**REQUIRED WORK**
Each line of the listing below containing the word "three" should be returned.

**RECORDS SHOWN**

....

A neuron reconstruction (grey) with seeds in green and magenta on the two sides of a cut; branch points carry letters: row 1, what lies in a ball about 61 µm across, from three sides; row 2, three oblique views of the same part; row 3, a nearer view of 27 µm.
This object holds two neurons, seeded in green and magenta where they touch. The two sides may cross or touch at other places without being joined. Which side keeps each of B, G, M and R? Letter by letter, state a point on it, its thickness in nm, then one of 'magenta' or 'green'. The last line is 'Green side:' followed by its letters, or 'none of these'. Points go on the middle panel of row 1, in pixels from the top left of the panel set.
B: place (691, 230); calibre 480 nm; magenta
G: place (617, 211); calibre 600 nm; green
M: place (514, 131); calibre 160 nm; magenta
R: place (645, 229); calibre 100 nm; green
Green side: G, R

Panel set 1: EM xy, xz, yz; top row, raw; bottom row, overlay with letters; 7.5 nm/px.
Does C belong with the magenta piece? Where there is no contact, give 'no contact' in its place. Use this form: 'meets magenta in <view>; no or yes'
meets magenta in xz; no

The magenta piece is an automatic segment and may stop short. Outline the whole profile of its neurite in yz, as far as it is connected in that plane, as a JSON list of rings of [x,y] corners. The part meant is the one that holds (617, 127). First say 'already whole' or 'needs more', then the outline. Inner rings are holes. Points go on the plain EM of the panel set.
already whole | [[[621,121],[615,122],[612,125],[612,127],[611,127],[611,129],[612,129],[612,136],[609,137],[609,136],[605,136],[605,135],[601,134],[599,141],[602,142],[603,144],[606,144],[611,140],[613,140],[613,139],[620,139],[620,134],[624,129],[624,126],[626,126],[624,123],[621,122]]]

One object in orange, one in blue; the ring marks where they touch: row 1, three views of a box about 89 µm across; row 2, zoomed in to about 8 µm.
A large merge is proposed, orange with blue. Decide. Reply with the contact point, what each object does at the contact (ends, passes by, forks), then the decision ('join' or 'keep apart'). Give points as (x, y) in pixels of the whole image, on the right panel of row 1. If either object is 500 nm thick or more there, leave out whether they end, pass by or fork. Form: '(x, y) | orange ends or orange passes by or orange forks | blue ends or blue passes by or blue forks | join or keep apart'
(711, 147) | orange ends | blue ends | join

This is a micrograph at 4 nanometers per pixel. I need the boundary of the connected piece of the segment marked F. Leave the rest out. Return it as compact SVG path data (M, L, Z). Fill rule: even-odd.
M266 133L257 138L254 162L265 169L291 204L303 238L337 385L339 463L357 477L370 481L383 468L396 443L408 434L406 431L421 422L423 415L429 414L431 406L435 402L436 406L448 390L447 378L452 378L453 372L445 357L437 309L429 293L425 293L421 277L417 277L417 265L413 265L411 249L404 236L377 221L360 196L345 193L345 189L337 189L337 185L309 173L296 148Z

....

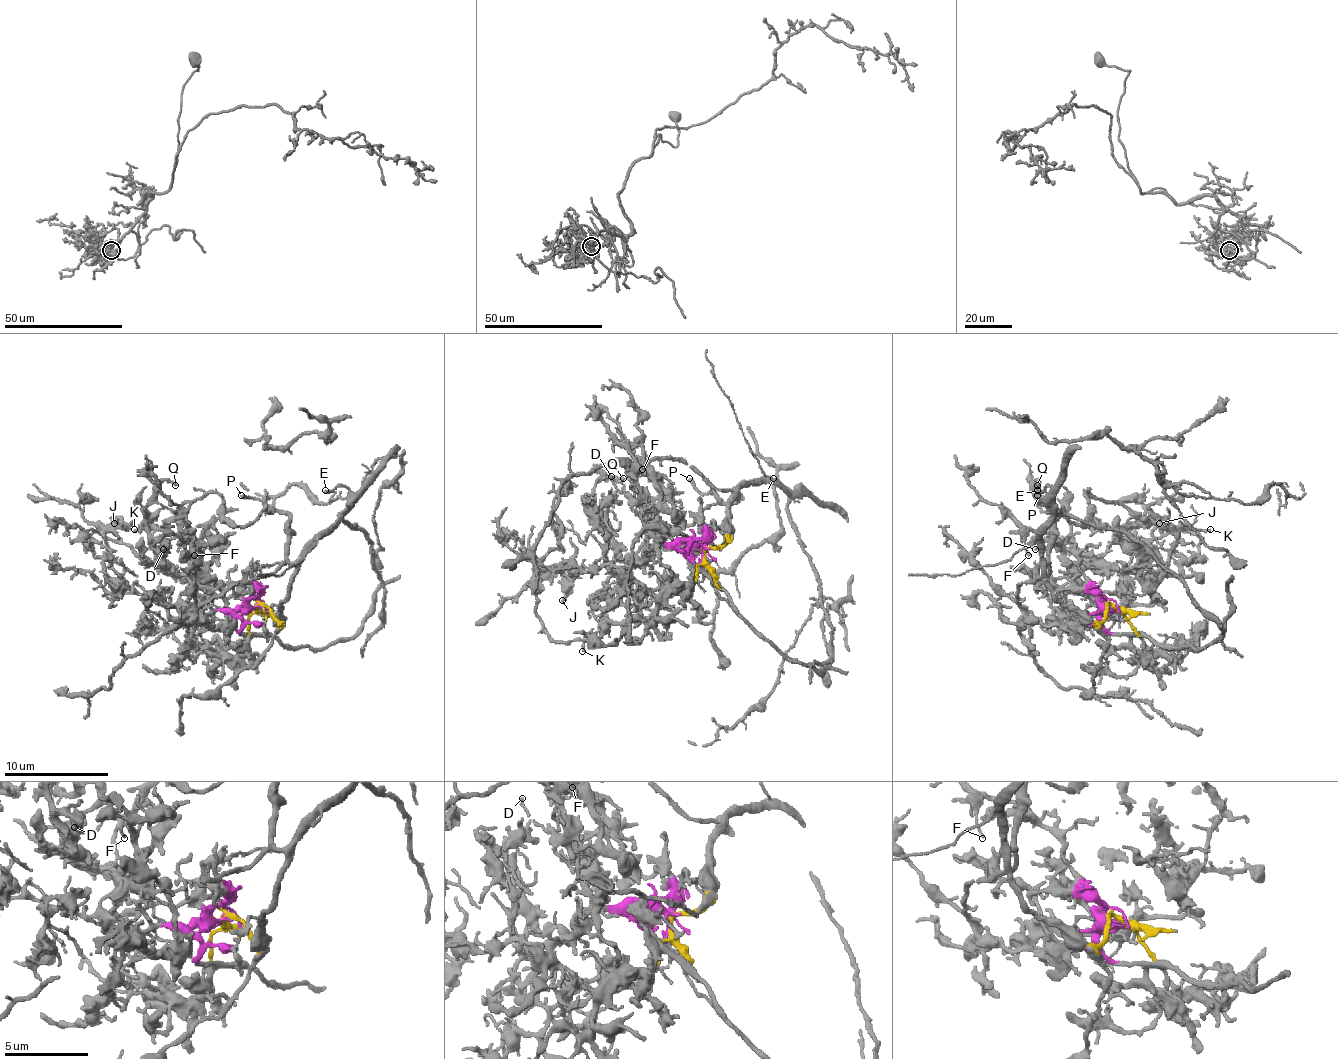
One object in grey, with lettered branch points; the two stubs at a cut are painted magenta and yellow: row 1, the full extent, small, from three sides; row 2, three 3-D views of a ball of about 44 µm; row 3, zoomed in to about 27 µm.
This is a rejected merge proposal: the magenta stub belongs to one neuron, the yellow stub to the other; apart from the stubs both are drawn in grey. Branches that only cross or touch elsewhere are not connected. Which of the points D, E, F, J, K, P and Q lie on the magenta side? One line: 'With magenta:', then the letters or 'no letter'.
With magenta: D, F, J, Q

....

**THE COMPLETED TASK**
A neuron reconstruction (grey) with seeds in green and magenta on the two sides of a cut; branch points carry letters: row 1, what lies in a ball about 61 µm across, from three sides; row 2, three oblique views of the same part; row 3, a nearer view of 27 µm.
One object in orange, one in blue; the ring marks where they touch: row 1, three views of a box about 89 µm across; row 2, zoomed in to about 8 µm.
One object in grey, with lettered branch points; the two stubs at a cut are painted magenta and yellow: row 1, the full extent, small, from three sides; row 2, three 3-D views of a ball of about 44 µm; row 3, zoomed in to about 27 µm.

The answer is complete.